Plain sailing may not lie ahead
By Alan Deans, New York
Now that Alan Greenspan has taken the uncertainty about interest rate increases out of US financial markets, plenty of investors seem happy. Long bonds dipped last week back below 6 per cent, and the Dow Jones Industrial Average closed at 10,855.6 points to gain 3.5 per cent for the week. The Nasdaq market piled on a heady 4.7 per cent.
Everything seems to be back in its place. Or is it?
The proponents for a northern summer rally in stocks point to rosy earnings-growth expectations to justify further gains on Wall Street - already up 18.2 per cent for the year, more than for all of 1998. The cautious point to the chance of more than one rate rise this year, bond yields remaining around current levels and selected sectors of the market continuing to do badly.
A consensus view might say, therefore, that while the weather is conducive, plain sailing might not lie ahead.
Goldman Sachs's Neil Williams says that bond yields are unlikely to rise further given the outlook that inflation remains under control. "The valuation threat to stocks from rising interest rates should abate," he says. But he notes stocks have gained so much since the northern autumn slump that he recommends a bias towards bonds.

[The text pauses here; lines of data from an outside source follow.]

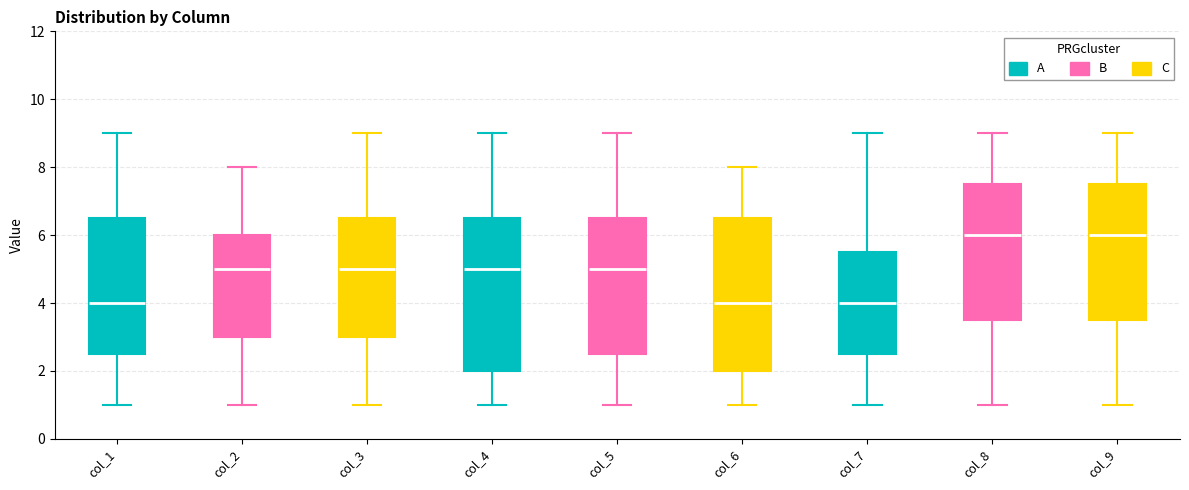

Reading left to right, read every box against the y-axis: the position of its median line, the range the box covers, and the ends of its whiskers. The values are not printed on the chart, so give them approximately, as read against the axis.

col_1: median 4.0, box 2.6 to 6.6, whiskers 1.0 to 9.0
col_2: median 5.0, box 3.0 to 6.0, whiskers 1.0 to 8.0
col_3: median 5.0, box 3.0 to 6.6, whiskers 1.0 to 9.0
col_4: median 5.0, box 2.0 to 6.6, whiskers 1.0 to 9.0
col_5: median 5.0, box 2.6 to 6.6, whiskers 1.0 to 9.0
col_6: median 4.0, box 2.0 to 6.6, whiskers 1.0 to 8.0
col_7: median 4.0, box 2.6 to 5.6, whiskers 1.0 to 9.0
col_8: median 6.0, box 3.6 to 7.6, whiskers 1.0 to 9.0
col_9: median 6.0, box 3.6 to 7.6, whiskers 1.0 to 9.0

Plenty of fund managers have been buying bonds lately, taking the surge through 6 per cent as the key to indicate that that was where fair value lay. But will they continue to buy now that yields have slipped quickly?
Morgan Stanley Dean Witter's Peter Canelo says bonds have simply returned to a more appropriate trading range, one that prevailed before last year's debt and hedge fund crises erupted. "Of course, bond yields could go higher if we are facing an open-ended acceleration in the rate of inflation." But Mr Canelo does not believe pricing is about to get out of hand. Supporting his view, he cites a strong US dollar, low rates of capacity utilisation, moderate wage growth, strong productivity and low industrial commodity prices.

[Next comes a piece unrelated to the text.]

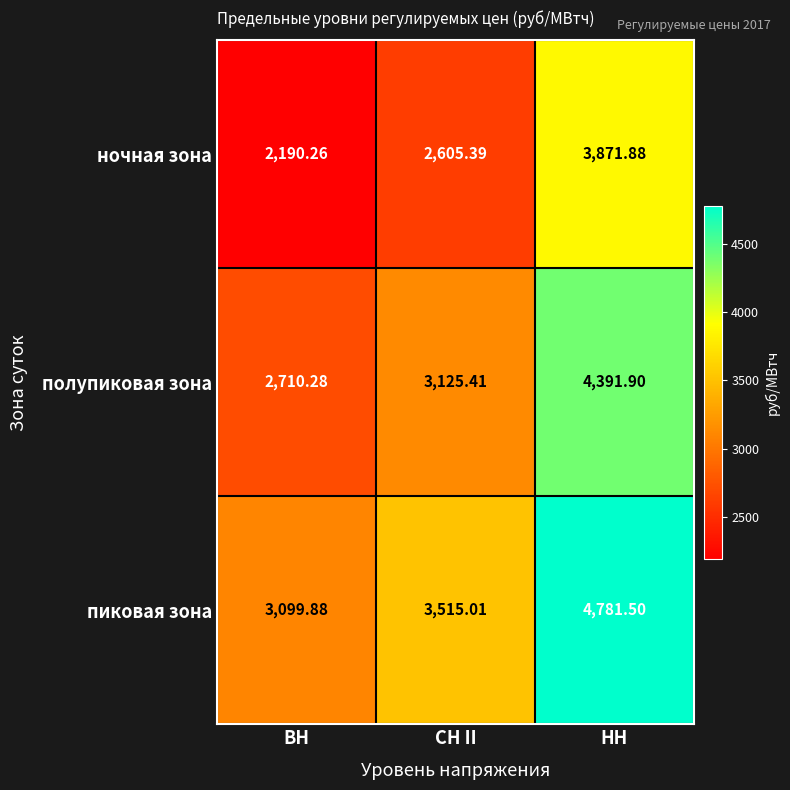

List the series in order of their overall mean, lowest first.

ночная зона, полупиковая зона, пиковая зона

But Mr Canelo does note that "the ability of an overvalued stockmarket to withstand increases in long and short-term interest rates ultimately rests upon the strength and direction of earnings growth". Here, there continues to be bright prospects.
Boston research group First Call says that the 10.5 per cent profit growth shown by S&P 500 companies in the first quarter should be followed by around 15 per cent in the second quarter. "Leading the way again will be technology," according to director of research Chuck Hill. "Although technology sector estimates have been reduced somewhat over recent months, the outlook is for growth of 39 per cent, almost as much as the 42 per cent in [the first quarter]." Leading technical analyst Ralph Acampora, of Prudential Securities, does not believe the way is yet clear for smooth waters. "Is the correction over? My answer is no!"

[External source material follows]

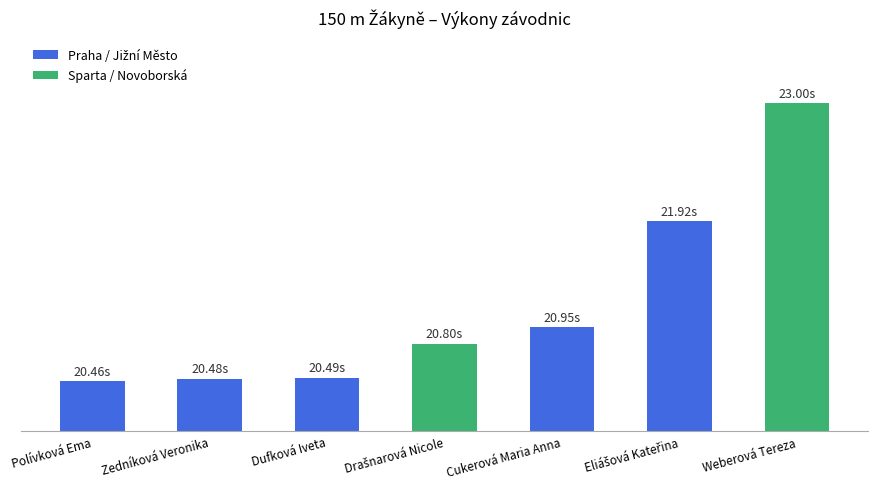

Are the bars horizontal?

No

He says the market is not oversold enough to suggest that the worst is behind investors, adding that sentiment is still too optimistic and that trading volumes have been too light. Mr Acampora's suggestion is for people to overweight cyclical stocks as he believes they are "on the verge of a multi-year race to outperform the market".
And what of the recently high-flying internet sector?
Liquidity Trim Tabs's Charles Biderman notes that many individual traders are being wiped out by margin calls. He says that while leaders such as America Online, Schwab, Yahoo!, amazon and Priceline have fallen by about 50 per cent from their peaks, this might be only the start of the end game. He believes internet stocks could drop at least another 50 per cent from these levels.